Wednesday, August 20, 2003

UK Officials Wanted to Gag Expert on Iraq Dossier

Government documents released on Wednesday show top British officials tried to stop a scientist airing doubts on a Iraqi weapons dossier on which Prime Minister Tony Blair based the case for war.

The documents emerged in an inquiry into the suicide of weapons expert David Kelly, sucked into the heart of a furious row between Blair's government and the BBC over whether intelligence was "sexed up" for political ends....

An official note, written on July 14, the day before Kelly was due to testify to a parliamentary committee, made clear that Kelly would be told to keep his views to himself....

"DCDI is to brief Dr Kelly this afternoon for his appearance tomorrow before the FAC and ISC and will strongly recommend that Kelly is not drawn on his assessment of the dossier," read the note, which was shown to the inquiry.

Separate documents revealed that the top civil servant at Britain's Ministry of Defense had said at a meeting in Blair's office one week earlier that some of Kelly's views would be awkward for the government.

"If he was summoned to give evidence, some of it might be uncomfortable on specifics such as the likelihood of there being weapons systems ready for use within 45 minutes," the defense civil servant said at the meeting.

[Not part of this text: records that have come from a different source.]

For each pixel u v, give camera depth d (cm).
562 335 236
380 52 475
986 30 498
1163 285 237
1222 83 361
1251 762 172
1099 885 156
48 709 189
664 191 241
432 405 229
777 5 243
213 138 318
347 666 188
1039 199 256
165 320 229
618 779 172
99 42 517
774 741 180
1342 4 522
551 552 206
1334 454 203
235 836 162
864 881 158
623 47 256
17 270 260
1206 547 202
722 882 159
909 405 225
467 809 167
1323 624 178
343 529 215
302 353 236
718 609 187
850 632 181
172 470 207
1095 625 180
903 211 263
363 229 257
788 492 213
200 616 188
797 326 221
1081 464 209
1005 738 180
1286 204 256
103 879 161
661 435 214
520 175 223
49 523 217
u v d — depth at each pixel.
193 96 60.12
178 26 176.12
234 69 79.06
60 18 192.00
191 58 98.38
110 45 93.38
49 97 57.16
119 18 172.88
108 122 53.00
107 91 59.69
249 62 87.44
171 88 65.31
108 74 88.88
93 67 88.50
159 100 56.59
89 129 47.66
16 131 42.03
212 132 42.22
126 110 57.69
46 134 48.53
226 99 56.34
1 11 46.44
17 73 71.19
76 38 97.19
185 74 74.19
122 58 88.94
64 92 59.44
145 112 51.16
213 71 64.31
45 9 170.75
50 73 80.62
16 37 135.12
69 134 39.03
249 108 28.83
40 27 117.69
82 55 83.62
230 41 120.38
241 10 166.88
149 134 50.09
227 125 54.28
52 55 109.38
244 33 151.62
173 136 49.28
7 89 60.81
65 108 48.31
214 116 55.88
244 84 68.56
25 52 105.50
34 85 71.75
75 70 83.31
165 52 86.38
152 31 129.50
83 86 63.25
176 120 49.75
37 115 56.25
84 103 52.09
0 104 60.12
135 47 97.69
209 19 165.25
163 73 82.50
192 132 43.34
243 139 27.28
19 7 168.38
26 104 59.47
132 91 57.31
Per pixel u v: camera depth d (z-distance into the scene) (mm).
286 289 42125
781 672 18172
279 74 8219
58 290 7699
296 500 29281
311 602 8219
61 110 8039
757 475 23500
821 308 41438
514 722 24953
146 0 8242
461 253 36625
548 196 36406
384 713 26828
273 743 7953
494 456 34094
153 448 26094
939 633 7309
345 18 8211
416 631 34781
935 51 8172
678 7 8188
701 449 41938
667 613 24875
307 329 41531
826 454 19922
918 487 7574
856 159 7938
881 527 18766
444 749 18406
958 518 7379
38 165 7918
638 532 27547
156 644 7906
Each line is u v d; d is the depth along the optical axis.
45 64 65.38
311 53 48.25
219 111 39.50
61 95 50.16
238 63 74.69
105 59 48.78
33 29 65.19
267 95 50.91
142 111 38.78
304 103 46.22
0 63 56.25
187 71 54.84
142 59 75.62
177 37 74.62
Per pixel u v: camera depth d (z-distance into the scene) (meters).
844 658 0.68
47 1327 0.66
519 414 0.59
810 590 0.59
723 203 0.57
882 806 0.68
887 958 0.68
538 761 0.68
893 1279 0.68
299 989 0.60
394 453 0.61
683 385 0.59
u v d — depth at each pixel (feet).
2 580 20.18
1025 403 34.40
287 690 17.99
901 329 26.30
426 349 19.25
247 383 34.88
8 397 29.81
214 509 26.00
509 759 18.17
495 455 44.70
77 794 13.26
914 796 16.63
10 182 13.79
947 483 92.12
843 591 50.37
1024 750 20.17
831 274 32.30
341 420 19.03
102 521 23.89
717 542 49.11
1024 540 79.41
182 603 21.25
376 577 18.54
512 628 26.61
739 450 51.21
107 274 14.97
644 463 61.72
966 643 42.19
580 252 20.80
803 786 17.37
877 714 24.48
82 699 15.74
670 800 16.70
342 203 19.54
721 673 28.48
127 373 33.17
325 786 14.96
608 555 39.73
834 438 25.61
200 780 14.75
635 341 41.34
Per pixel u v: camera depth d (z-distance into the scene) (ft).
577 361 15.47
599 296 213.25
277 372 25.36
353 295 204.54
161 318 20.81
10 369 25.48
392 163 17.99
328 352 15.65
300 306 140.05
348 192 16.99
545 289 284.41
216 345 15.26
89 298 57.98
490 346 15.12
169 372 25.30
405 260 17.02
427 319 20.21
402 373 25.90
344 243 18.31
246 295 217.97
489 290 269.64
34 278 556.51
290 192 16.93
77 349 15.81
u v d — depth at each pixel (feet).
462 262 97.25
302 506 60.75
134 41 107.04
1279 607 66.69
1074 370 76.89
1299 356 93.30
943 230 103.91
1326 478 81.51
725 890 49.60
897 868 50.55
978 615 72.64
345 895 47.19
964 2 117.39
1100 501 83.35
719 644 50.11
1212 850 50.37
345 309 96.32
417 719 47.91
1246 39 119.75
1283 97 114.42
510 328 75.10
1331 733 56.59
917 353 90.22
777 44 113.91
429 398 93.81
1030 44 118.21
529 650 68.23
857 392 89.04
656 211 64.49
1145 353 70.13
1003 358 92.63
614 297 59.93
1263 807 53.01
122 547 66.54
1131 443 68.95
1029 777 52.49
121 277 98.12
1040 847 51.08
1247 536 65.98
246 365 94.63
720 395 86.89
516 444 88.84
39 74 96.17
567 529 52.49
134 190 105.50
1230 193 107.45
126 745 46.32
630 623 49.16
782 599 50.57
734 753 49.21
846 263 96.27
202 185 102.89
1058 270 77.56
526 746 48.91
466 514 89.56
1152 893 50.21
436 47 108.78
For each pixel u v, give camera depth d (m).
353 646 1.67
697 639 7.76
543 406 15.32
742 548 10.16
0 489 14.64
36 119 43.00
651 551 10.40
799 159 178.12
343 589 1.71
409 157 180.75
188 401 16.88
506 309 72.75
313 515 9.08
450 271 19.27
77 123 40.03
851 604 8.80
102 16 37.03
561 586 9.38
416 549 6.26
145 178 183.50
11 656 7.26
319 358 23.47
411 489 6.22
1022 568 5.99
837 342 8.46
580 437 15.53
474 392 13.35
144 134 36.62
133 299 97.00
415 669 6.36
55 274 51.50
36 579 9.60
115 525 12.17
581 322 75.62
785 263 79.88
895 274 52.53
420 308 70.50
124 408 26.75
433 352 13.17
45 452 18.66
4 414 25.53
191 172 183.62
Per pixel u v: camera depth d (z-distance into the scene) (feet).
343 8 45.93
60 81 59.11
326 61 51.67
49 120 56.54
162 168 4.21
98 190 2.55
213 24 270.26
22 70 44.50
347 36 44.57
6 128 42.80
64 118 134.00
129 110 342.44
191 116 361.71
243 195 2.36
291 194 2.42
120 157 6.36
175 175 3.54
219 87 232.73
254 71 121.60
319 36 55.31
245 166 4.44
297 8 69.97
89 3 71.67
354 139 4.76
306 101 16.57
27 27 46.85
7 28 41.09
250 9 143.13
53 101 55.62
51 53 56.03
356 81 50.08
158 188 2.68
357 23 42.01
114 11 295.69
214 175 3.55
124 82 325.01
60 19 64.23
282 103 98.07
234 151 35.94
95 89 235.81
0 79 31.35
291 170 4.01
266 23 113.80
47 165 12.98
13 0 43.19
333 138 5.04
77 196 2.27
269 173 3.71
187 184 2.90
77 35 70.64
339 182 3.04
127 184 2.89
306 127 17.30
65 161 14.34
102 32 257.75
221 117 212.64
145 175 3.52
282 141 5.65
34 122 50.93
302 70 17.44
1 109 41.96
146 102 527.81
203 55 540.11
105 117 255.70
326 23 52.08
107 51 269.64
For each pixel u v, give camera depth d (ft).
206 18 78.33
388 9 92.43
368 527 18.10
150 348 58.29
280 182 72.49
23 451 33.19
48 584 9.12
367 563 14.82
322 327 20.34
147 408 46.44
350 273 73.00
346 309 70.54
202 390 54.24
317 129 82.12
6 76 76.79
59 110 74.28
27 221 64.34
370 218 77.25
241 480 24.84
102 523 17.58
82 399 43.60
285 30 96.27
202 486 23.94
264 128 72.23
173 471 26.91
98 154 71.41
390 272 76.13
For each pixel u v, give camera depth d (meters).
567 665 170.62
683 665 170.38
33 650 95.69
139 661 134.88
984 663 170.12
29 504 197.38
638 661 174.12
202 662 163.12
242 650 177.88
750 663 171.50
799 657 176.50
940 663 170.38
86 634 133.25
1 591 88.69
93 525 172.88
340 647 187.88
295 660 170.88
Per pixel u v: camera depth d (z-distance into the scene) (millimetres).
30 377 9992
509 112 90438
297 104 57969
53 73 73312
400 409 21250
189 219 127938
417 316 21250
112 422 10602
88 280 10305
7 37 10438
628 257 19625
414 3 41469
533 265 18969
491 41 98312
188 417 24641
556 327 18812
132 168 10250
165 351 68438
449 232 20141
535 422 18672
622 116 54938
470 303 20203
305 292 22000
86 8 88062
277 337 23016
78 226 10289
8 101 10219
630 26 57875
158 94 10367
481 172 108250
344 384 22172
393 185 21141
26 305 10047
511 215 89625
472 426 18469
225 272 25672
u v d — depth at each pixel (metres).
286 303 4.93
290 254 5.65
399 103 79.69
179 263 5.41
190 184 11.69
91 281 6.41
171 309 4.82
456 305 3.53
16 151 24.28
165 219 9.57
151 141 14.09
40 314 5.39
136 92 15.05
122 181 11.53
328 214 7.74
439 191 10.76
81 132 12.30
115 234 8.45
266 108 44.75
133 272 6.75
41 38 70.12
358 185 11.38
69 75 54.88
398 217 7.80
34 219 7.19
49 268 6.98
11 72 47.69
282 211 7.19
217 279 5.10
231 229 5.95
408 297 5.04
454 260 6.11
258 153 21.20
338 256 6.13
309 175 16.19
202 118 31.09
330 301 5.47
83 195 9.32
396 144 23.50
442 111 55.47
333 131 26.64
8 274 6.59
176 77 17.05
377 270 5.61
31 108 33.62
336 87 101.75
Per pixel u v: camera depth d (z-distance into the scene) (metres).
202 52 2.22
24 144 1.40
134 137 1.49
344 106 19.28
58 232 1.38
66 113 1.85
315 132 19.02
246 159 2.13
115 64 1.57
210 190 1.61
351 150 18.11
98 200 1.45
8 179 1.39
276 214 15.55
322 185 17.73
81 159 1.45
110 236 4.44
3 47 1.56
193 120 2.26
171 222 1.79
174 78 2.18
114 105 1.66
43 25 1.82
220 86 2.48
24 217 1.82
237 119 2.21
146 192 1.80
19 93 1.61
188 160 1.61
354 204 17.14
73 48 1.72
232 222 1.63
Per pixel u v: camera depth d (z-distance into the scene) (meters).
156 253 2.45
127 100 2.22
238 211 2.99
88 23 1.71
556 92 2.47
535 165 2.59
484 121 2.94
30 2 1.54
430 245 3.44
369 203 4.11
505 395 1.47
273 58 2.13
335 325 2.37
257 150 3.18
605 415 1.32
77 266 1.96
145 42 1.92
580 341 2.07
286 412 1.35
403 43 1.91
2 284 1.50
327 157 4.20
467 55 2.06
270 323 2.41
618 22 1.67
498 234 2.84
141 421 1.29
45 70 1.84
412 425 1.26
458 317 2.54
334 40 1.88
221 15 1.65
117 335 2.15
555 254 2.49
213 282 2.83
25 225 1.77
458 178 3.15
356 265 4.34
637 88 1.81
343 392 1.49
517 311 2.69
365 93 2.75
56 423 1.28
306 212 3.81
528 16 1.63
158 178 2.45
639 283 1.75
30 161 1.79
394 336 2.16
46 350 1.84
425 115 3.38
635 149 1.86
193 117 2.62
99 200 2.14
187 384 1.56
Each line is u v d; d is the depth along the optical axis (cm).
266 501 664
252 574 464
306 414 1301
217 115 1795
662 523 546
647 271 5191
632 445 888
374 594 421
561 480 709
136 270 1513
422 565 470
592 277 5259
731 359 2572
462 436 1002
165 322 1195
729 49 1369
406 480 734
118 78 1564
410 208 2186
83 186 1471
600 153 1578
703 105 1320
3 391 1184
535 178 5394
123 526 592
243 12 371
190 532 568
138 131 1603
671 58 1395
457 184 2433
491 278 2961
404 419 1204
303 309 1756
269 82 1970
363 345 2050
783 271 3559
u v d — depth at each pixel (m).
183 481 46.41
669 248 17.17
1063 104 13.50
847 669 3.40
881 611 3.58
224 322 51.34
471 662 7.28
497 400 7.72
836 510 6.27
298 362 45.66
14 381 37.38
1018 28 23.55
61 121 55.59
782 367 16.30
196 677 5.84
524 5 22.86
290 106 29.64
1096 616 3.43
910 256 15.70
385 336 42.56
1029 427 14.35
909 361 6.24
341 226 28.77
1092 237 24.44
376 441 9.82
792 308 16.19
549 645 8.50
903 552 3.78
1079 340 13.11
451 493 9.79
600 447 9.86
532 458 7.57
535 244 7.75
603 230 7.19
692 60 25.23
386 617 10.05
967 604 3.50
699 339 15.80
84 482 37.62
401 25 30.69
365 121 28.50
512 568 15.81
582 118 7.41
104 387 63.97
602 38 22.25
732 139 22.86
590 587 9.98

The inquiry heard how Blair's official spokesmen proposed ways to tighten the draft dossier's evidence on Saddam Hussein's intent to use banned weapons.

"The weakness obviously is our inability to say that he (Saddam) could pull the nuclear trigger any time soon," Tom Kelly [no relation to David] said in one of many e-mails written by Downing Street staff and shown to the inquiry....


--Reuters

So was it known in the British government that the 45-minute claim was a crock? Yes. Did the government promulgate this lie anyway? Yes. Did David Kelly believe it was a crock? Clearly he did.

So why was the War Party telling us a couple of weeks ago that this was all a fabrication on the part of out-of-control, libelous Saddam-lovers at the BBC?